Winter Arugula Salad
Lately the visits to my father often include some kind of looking-through-things session, a show-and-tell of his life and history that he seems to enjoy sharing. Not long ago he dug out his carving tools and pocket knives, many of which he had altered dramatically to suit his carving needs. A few were left alone as true pocket or belt-holster tools but you can spot the three carvers.
Geez, I wonder where I inherited an appreciation for a good blade?
All three blades were shortened and two were dramatically narrowed to get the right tool. Nothing like an old farmer to have no fear of cutting up one tool to create a better, or at least more appropriate, tool. Most of us would never think of chopping up our purchases to make something new.

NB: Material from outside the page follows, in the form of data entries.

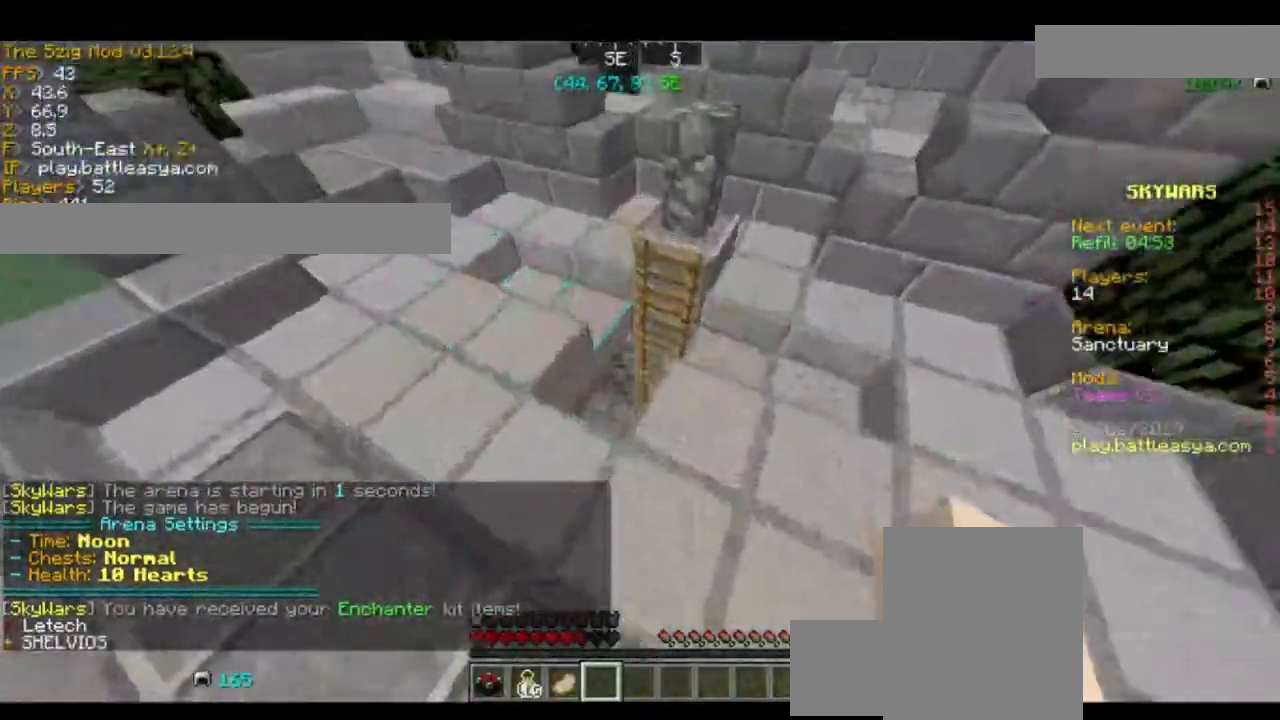
{"keys": [], "mouse": [], "events": [[434, "w", "up"]]}
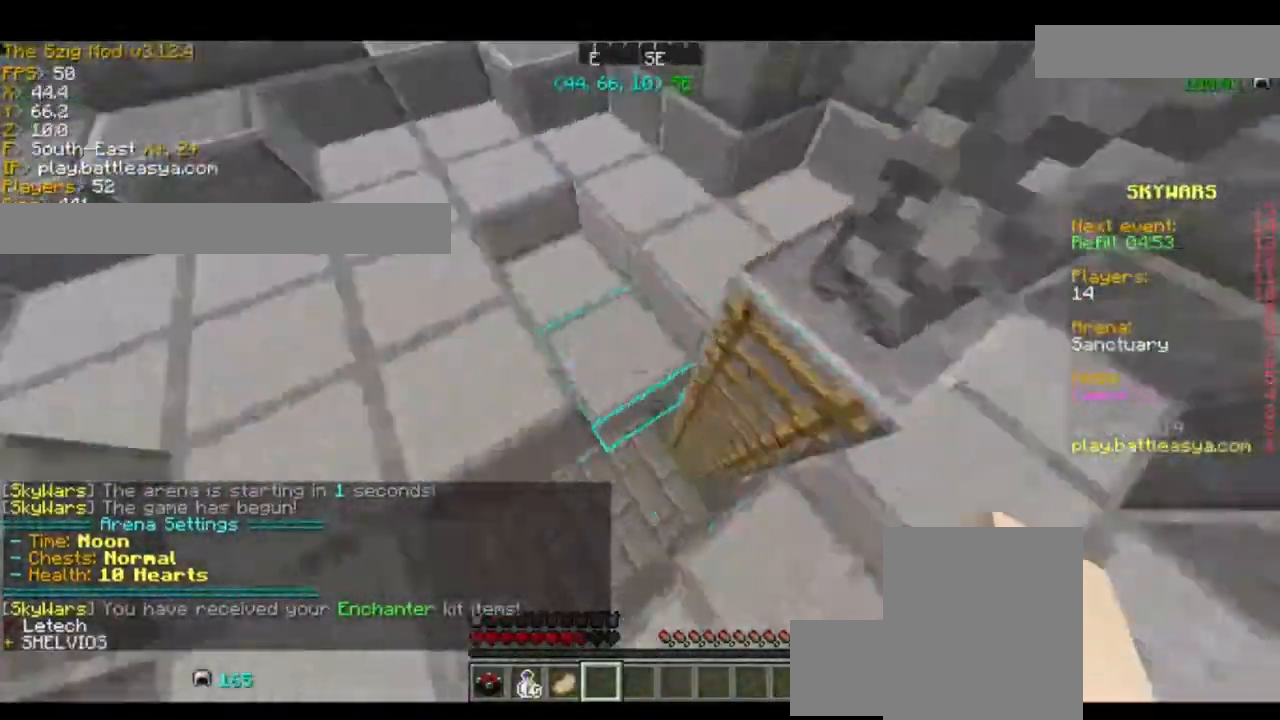
{"keys": [], "mouse": [], "events": []}
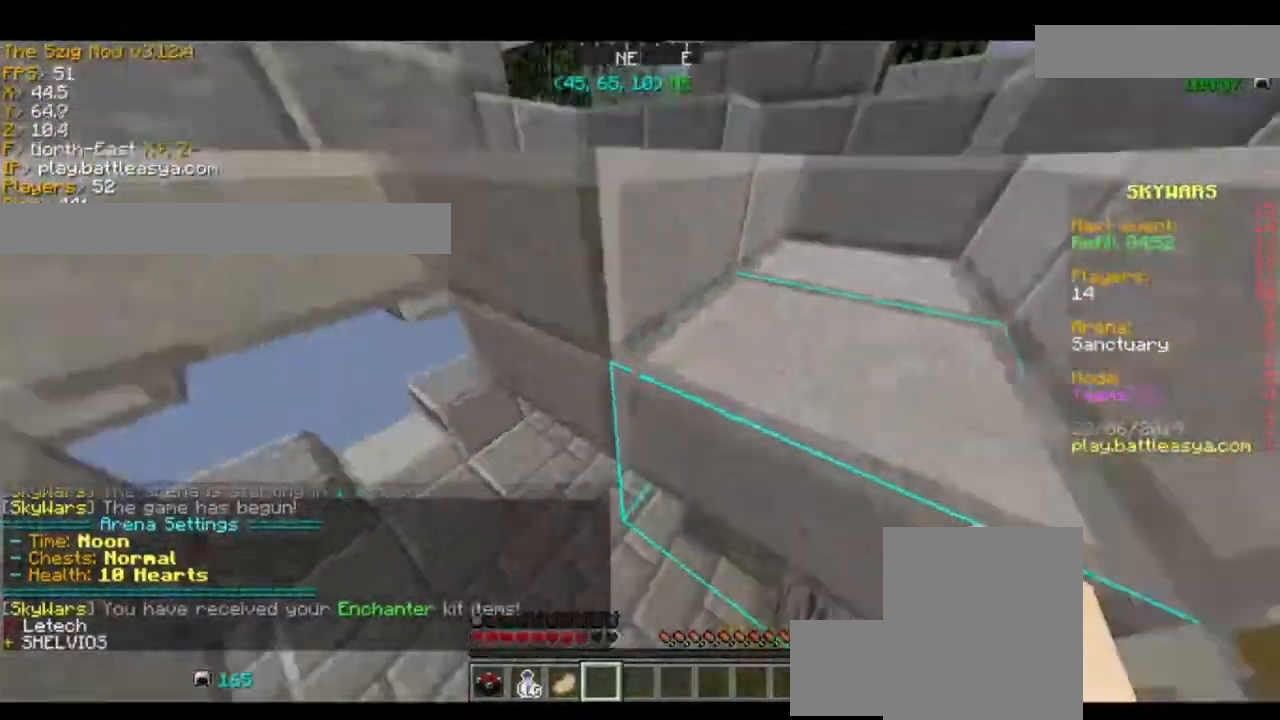
{"keys": ["w"], "mouse": [], "events": [[434, "w", "down"]]}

Here he needed the curved blades so to the grinder this knife went and everything was altered to suit. They are such beautiful shapes, all with such specific purpose, waiting to create.
These had yet different purposes, all three blades dramatically shortened, shaped, and narrowed. I don’t know why but these knives fill me with such amusement, amazement, and appreciation.

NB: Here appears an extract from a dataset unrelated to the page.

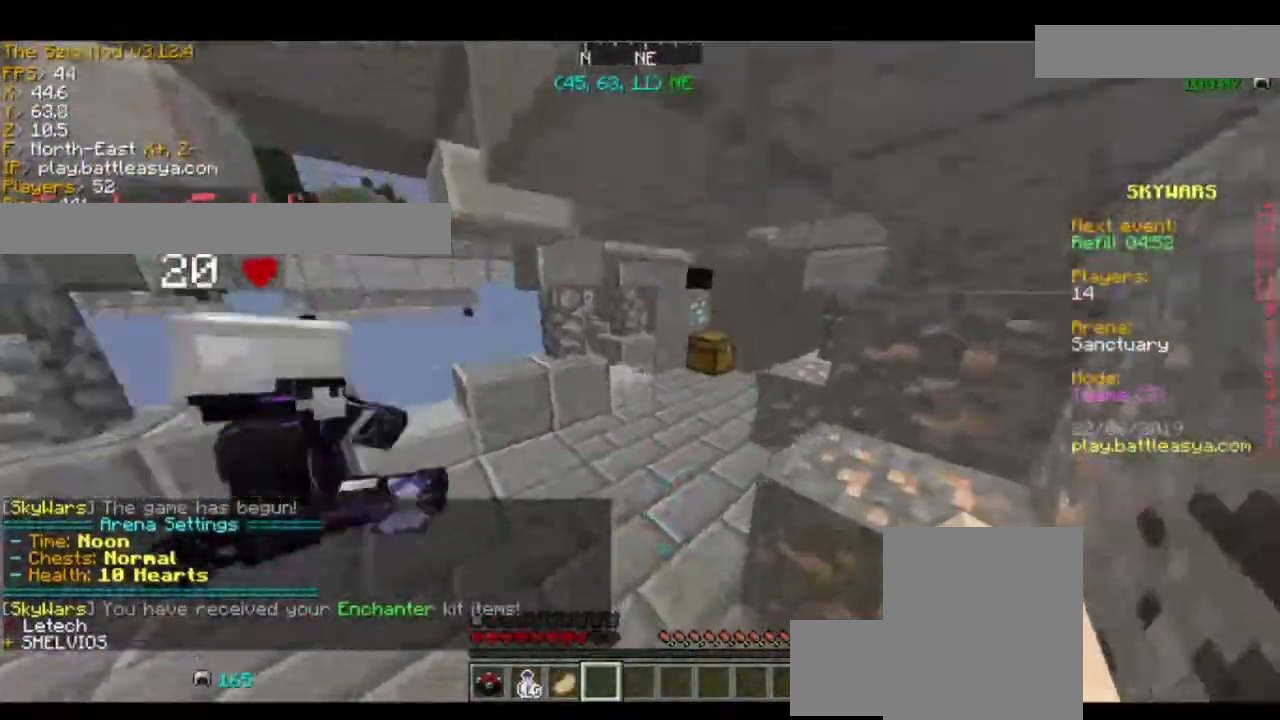
{"keys": ["d", "w"], "mouse": [], "events": [[500, "d", "down"]]}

This is another one of those posts that is more of an idea than a recipe. The heartier greens are appealing to me in the cold months—kale, raddichio, arugula—and I crave protein and fats in the winter so eggs, bacon, and nuts were an easy add. Feel free to rummage through your fridge and add what seems tasty.
Winter Arugula Salad
Prep Time:15 minutes
Cook Time: 15 minutes for eggs and bacon, 10 minutes for toasted bread
Arrange in a large bowl or individual salad bowls:
4 cups Arugula (or Radicchio, or Baby Kale)

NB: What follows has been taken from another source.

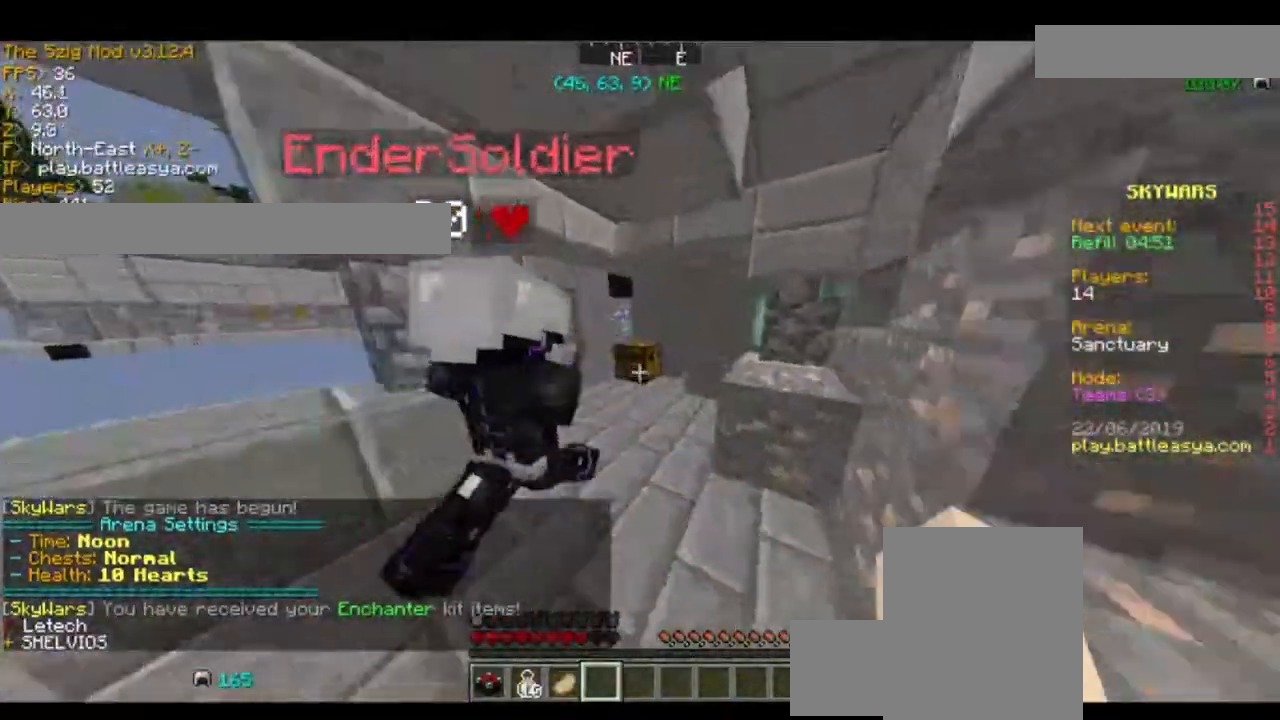
{"keys": [], "mouse": [], "events": [[100, "d", "up"], [234, "w", "up"]]}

2 Hard Boiled Eggs, chopped and sprinkled with Salt and Pepper
1/4 cup Bacon, co0ked and chopped
Pumpkin Seeds, Walnuts, Almonds, or Hazelnuts, toasted
Croutons, or bread pieces fried in Olive Oil
Optional: Pickled Red Onions
Drizzle with Shallot Mustard Vinaigrette and serve
Mustard Shallot Vinaigrette
1-2 Shallots, minced
2 Tablespoons Dijon Mustard
1 Tablespoon White or Red Wine Vinegar
1 – 2 teaspoons Maple Syrup
Salt and Pepper
Drizzle slowly while whisking to emulsify:
1/2 cup Olive Oil
Some of dad’s sweet creations—Cedar corn kernels with a worry-stone groove. He carved nearly 400 of these to give away as gifts to people in his life. He told me he would never let someone hold a kernel unless he intended to give it to them, that it was just not right for them to feel that calming affect of the wood in their palm and the worry-groove on their thumb only to ask for them to give it back to him. So if he placed one of these in your hand, it was meant for you.
“One does not seek to see himself in running water, but in still water.”